(Exercise data Opens)

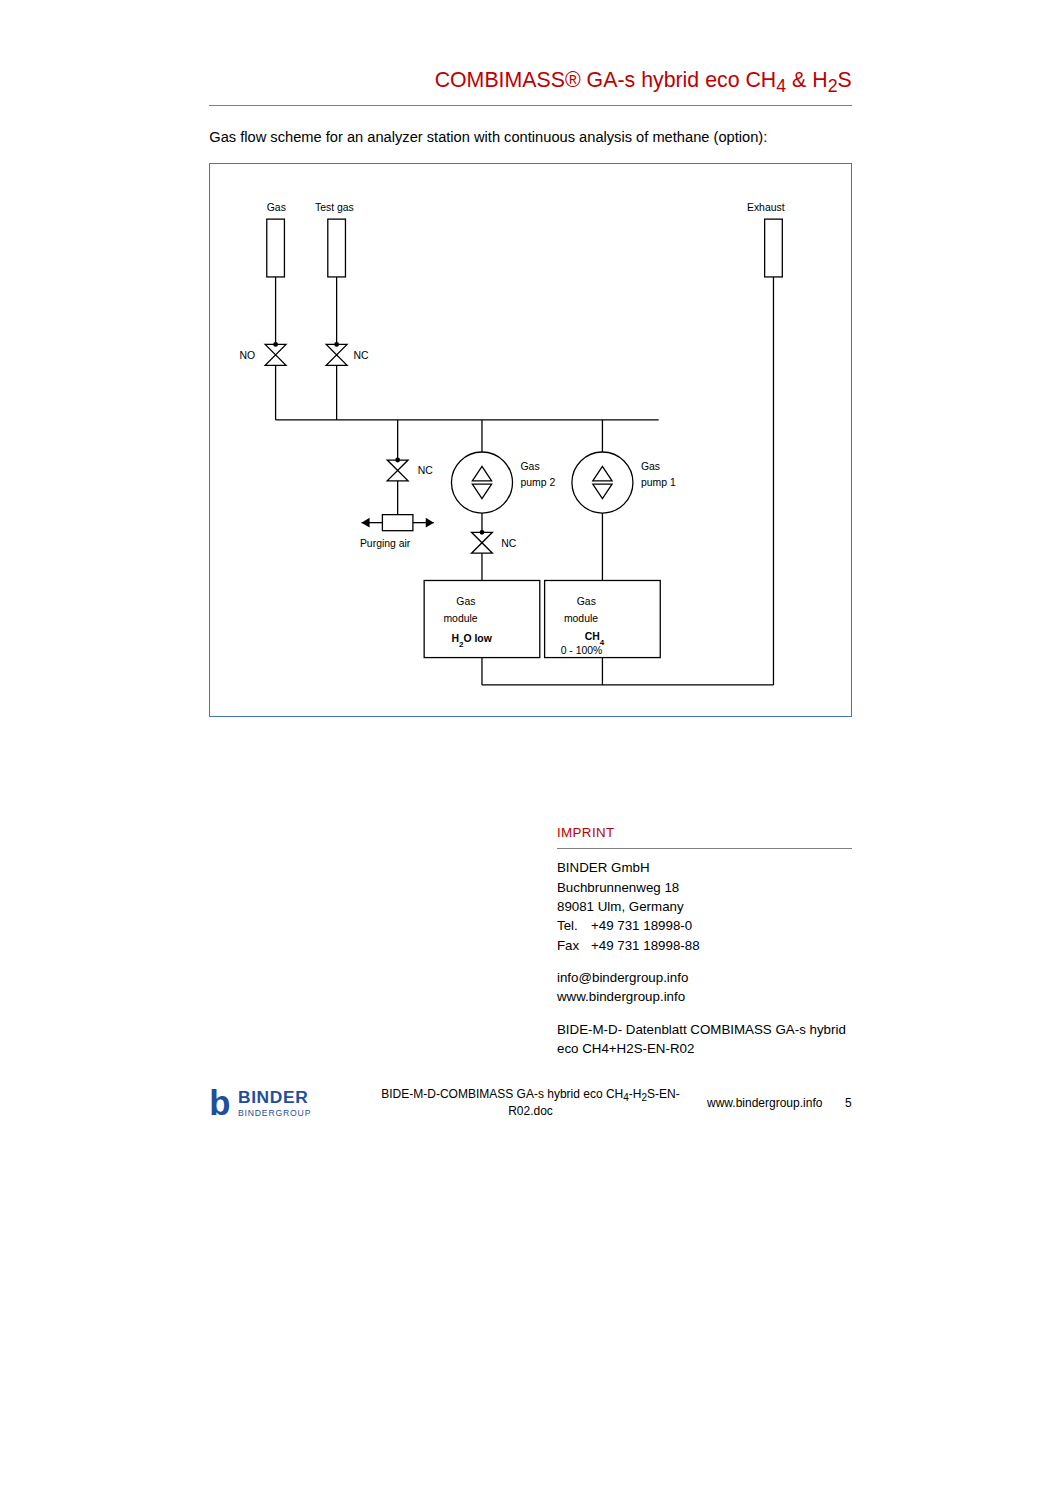COMBIMASS® GA-s hybrid eco CH4 & H2S
Gas flow scheme for an analyzer station with continuous analysis of methane (option):
Gas Test gas Exhaust NO NC NC NC Purging air Gas pump 2 Gas pump 1 Gas module H2O low Gas module CH4 0 - 100%
IMPRINT
BINDER GmbH
Buchbrunnenweg 18
89081 Ulm, Germany
Tel.+49 731 18998-0
Fax+49 731 18998-88
info@bindergroup.info
www.bindergroup.info
BIDE-M-D- Datenblatt COMBIMASS GA-s hybrid eco CH4+H2S-EN-R02
b BINDER
BINDERGROUP
BIDE-M-D-COMBIMASS GA-s hybrid eco CH4-H2S-EN-R02.doc
www.bindergroup.info5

(Exercise data Closes)

* Assignment
The range begins at the line containing "BINDER GmbH" and ends at the last line of the entries; reproduce it exactly.

* Reply to the task
BINDER GmbH
Buchbrunnenweg 18
89081 Ulm, Germany
Tel.+49 731 18998-0
Fax+49 731 18998-88
info@bindergroup.info
www.bindergroup.info
BIDE-M-D- Datenblatt COMBIMASS GA-s hybrid eco CH4+H2S-EN-R02
b BINDER
BINDERGROUP
BIDE-M-D-COMBIMASS GA-s hybrid eco CH4-H2S-EN-R02.doc
www.bindergroup.info5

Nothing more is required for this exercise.